Sunday, 29 April 2007
I had a fantastic day yesterday. My friend E and I went to a spinning class at the Handweavers Studio . We have been planning this for a while since getting a little taste for spinning when we went on the Skipnorth holiday in March. There were seven of us in the class, taught by the remarkable and inspiring Nancy which took us back to the absolute basics of having a raw fleece in front of us, identifying all the parts, choosing fibre to spin on a spindle straight from the fleece, carding and finally spinning and plying on a wheel. Above is the hard won fruits of my labour of which I am indecently proud. It may have the texture of weathered rope and smell quite strongly of sheep but for me, it represents such a lot of learning and the realisation that I really, really, really want a spinning wheel as there were moments in the day which may have lasted as long as three seconds at a time when I felt completely at one with my wheel, enjoying the rhythmic sound of it spinning and watching what to me is still magical, the transformation of a handful of fluff into yarn.
Of course the practical part of me knows that I don't really have room in the house for more fibre related equipment, nor really the time to do it justice but when did that ever stop me...
The studio and shop in themselves are a real treasure trove of fibre arts related gems. I could have quite easily been separated from a great deal of cash but I confined myself to these finds that I am absolutely delighted with - eight back issues of my favourite knitting magazine, Interweave Knits. They are all from between 1999 and 2003 and the patterns, for the most part are such classics that they don't go out of date. I am sorted for bedside reading for the next few weeks.
One of the other great things about doing a course is the opportunity to spend time in the company of like minded people and to discover levels of connectedness. One of the participants is planning to set up a fibre related charitable programme with women in Albania, for which both E and I enthusiastically volunteered our help and support. It involves supporting women in relearning traditional craft skills as a way of supporting them both emotionally and hopefully economically. Who said you can't change the world with knitting?
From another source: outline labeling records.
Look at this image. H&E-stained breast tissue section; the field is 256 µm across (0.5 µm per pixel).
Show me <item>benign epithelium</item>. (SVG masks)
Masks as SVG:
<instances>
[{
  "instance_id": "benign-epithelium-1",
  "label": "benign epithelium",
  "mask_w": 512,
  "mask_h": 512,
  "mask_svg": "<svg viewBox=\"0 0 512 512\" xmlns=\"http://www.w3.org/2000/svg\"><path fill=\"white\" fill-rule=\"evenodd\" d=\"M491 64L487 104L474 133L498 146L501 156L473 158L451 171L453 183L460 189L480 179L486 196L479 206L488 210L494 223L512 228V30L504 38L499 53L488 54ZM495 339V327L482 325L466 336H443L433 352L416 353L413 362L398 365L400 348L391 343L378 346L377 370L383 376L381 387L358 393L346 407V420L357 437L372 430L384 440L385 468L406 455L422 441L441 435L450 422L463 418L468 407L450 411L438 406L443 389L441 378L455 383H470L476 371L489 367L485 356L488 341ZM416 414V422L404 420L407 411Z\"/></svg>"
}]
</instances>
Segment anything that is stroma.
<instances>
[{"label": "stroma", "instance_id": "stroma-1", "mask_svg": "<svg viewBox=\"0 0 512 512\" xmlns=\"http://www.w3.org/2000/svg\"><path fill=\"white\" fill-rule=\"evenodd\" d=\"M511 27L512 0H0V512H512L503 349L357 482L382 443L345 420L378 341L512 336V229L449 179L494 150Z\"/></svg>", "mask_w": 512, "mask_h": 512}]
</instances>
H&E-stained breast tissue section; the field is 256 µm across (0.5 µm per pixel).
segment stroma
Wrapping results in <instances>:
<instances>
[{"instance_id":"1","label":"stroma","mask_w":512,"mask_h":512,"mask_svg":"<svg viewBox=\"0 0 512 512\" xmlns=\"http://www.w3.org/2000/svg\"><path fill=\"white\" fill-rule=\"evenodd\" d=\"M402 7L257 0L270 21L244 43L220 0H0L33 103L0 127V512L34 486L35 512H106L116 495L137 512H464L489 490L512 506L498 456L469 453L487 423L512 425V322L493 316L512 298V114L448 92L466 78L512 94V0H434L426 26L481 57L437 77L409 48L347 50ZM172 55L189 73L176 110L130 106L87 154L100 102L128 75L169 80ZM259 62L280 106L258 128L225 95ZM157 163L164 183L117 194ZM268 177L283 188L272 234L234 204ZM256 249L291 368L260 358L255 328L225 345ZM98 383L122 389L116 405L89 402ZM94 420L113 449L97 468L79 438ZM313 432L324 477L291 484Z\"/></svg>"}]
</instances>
One of the strangest moments of the day was when I was diving under the table to fetch an escaped rollag (listen to me dropping random spinning terms into the conversation...) and noticed my neighbour's beautiful socks. I said ' You're a member of the Rockin' Sock Club aren't you?' She nearly fell off her chair in surprise. There can only be a handful of us in the UK as it is a US based company. For the uninitiated the Rockin Sock Club is an annual subscription where participants are sent a mystery skein of Socks that Rock yarn and a pattern every two months. I recognised that she was wearing last month's kit and also remembered that I hadn't started mine yet with this month's yarn arriving any day. Of course, I had to dash home and in between admiring my hairy spinning and flicking through the mother lode of old Interweaves I got started on my sock club sock. I can't think why I never started it before - the colours are absolutely gorgeous and the pattern is ingenious. One of the benefits of a club like this is that it encourages me to try new techniques as I can get teribly stuck in my sock knitting ways. It's a toe up style which I am not very familiar with but so clever. I only have one question for the expert knitting community at large:
The pattern calls for a crochet cast on of 32 stitches which is later 'unzipped' so that the stitches can be picked up. The instructions say that the stitches are cast on through the bumps on the back of the chain. Now, not being a crocheter I can barely construct a chain, let alone tell the back from the front and when I come to unzip I end up picking the stitches out individually. Help!
As you can see I have made a fair bit of progress on the sock and have also resisted the innuendos and sniggering going around the knitting community about what the shape reminds them of. It does though, doesn't it....
On that note I shall sign off possibly the longest post I have done so far, complete with links now that I have discovered how to do them. One final word of thanks to Lixie for mentioning my baby blog in one of her recent podcasts as well as her reference to one of my more embarrassing domestic escapades in her debut edition!